Pretty similar to the 21st-century skills of today, only today we’ve got the technology to deliver the ignorant bliss with much greater speed.
Yes, there is nothing new about critical thinking, problem-solving and many other skills featured in the “21st-century” agenda. It’s a fair bet that Newton, Douglass, Roebling and Mme. Curie possessed those skills.
Yet the need to instill these skills in many more students is new.
As long as commentators on 21st century skills suggest that such skills are at war with knowledge, we won’t have a very productive discussion.
Claus,
To which “commentators” are you referring? I think many of us would argue that such skills (21st century, ancient, or in between) absolutely depend on knowledge. At war with knowledge? By no means.

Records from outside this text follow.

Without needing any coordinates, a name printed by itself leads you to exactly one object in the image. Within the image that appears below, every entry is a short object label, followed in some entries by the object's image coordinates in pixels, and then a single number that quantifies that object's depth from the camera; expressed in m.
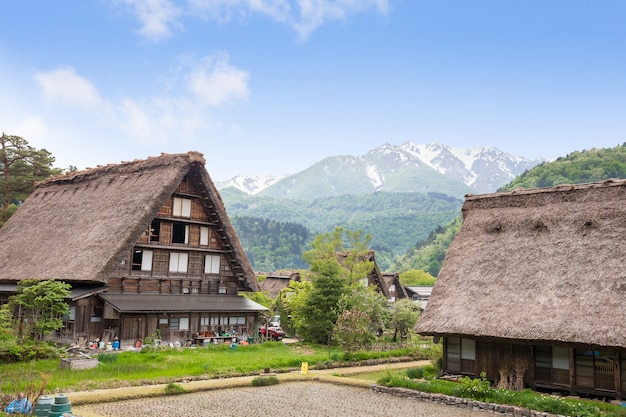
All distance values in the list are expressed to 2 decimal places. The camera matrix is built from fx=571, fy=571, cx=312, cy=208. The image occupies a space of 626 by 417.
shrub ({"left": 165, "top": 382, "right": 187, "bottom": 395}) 19.00
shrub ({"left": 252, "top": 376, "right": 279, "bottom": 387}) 21.81
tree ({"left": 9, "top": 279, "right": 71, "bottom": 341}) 25.08
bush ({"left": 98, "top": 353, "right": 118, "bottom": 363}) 23.84
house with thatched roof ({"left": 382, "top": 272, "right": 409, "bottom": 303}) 64.25
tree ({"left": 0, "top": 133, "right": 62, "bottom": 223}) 48.16
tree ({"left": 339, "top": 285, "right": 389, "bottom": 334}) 34.03
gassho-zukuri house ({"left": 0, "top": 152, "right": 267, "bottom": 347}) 29.42
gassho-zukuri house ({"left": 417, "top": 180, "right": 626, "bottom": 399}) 19.20
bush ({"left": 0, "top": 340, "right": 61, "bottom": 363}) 21.73
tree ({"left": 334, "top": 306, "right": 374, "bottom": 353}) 28.73
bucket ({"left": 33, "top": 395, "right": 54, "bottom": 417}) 13.12
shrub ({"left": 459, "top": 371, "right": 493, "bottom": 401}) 18.94
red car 39.15
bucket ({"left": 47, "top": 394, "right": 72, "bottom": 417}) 13.17
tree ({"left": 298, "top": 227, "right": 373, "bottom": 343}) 35.28
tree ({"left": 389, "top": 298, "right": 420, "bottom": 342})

Nor is “the need to instill these skills in many more students” new. Universal public schooling brought a dramatic increase in the student body, as did various immigration waves.
Newness does exist–but often the word “new” is used for promotional purposes. When the Soviets abandoned the project method and returned to the traditional curriculum, they referred to the latter in terms of a “revolution” and “new methods.” (See William C. Bagley, Education and Emergent Man (1934), pp. 180-182).
To distinguish the new from the not-so-new, one needs a combination of knowledge, critical thinking, and perseverance. It is one of the most demanding projects a person can undertake. I am a beginner at it.
I can actually second much of Claus’ post. There is an unfortunate tendency among some otherwise well-intentioned people to suggest content knowledge is secondary in importance to critical thinking. problem solving, etc. They are not at war, but two sides of the same coin.
Yes. Maybe I misunderstood Claus’s post. It wasn’t clear to me which commentators he had in mind: the proponents of “21st century skills,” those skeptical over the term, or both.
What would you recommend for a governor (videos, perhaps?) who has been conned by the anti-knowledge sect of the 21st century skills movement?
Looks to me like 21st century skills are being (deliberately but needlessly) juxtaposed against knowledge which can be measured under NCLB. Hence, “21st century skills” as a marketing tool of the anti-accountability lobby.